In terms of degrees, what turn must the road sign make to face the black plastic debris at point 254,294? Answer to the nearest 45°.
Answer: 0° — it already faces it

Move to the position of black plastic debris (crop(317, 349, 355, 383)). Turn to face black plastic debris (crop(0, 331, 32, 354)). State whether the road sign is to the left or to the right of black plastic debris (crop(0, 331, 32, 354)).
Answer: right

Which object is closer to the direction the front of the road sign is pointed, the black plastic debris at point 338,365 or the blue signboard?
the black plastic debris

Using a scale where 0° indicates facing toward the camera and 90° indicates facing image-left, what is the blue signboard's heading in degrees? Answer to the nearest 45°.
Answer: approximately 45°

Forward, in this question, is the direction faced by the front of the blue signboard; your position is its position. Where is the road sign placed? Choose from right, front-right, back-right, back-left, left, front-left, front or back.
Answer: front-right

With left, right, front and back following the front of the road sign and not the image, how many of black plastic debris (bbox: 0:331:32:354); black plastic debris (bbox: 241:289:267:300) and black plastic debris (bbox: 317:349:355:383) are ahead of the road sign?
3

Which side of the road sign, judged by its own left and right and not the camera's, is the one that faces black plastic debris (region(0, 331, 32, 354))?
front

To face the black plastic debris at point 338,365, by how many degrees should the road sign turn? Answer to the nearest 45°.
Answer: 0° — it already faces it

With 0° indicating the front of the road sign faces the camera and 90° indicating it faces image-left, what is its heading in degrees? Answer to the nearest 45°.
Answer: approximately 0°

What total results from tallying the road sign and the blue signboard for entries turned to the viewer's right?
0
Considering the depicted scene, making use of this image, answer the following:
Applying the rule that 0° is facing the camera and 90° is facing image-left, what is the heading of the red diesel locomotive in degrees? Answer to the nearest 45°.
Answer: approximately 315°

---

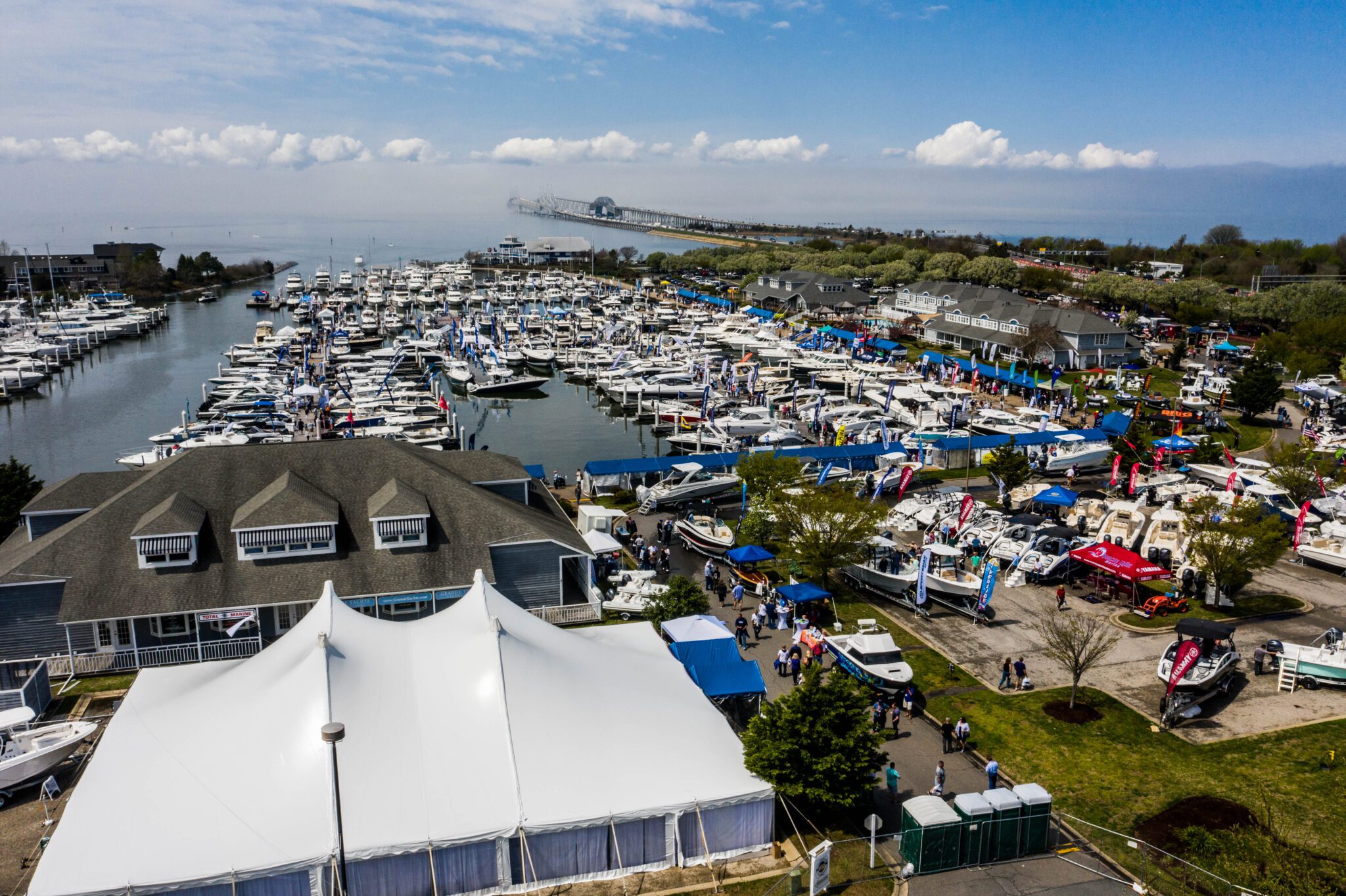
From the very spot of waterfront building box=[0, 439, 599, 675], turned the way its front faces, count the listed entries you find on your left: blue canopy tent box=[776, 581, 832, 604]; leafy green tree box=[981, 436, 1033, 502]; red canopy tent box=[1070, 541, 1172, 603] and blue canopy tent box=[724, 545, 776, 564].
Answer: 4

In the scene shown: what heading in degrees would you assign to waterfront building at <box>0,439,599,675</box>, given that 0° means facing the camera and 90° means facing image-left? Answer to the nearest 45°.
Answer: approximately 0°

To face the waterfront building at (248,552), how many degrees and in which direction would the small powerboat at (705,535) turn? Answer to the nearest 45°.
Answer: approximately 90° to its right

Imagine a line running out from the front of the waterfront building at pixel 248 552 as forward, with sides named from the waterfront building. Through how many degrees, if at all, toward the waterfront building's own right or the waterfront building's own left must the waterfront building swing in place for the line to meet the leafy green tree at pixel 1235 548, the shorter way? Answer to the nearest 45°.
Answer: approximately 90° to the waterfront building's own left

**Your task**
Retype the entries in Block 1 starting at the line containing "Considering the depicted" and ending at the line containing "Answer: approximately 315°", with both of those lines included.

**Task solution**
Considering the depicted scene, making use of this image, answer the following:
Applying the rule that 0° is facing the camera and 90° is facing image-left, what is the heading of the red diesel locomotive in degrees? Answer to the nearest 45°.
Answer: approximately 315°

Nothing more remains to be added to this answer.